■ Job ■
A verbatim copy of the line containing "## Reto: El futuro de la banca - paperless" and all lines after it, up to and including the final line of the records, is the only acceptable output.

■ Study material ■
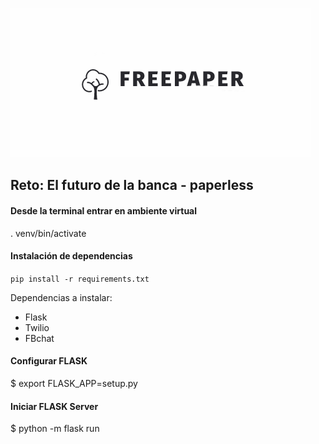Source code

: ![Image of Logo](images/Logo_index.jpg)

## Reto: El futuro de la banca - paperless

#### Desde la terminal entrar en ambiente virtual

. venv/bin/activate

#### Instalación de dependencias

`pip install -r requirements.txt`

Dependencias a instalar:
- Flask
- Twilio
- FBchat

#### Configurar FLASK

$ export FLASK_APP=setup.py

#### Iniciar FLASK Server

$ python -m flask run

■ Response to the exercise ■
## Reto: El futuro de la banca - paperless

#### Desde la terminal entrar en ambiente virtual

. venv/bin/activate

#### Instalación de dependencias

`pip install -r requirements.txt`

Dependencias a instalar:
- Flask
- Twilio
- FBchat

#### Configurar FLASK

$ export FLASK_APP=setup.py

#### Iniciar FLASK Server

$ python -m flask run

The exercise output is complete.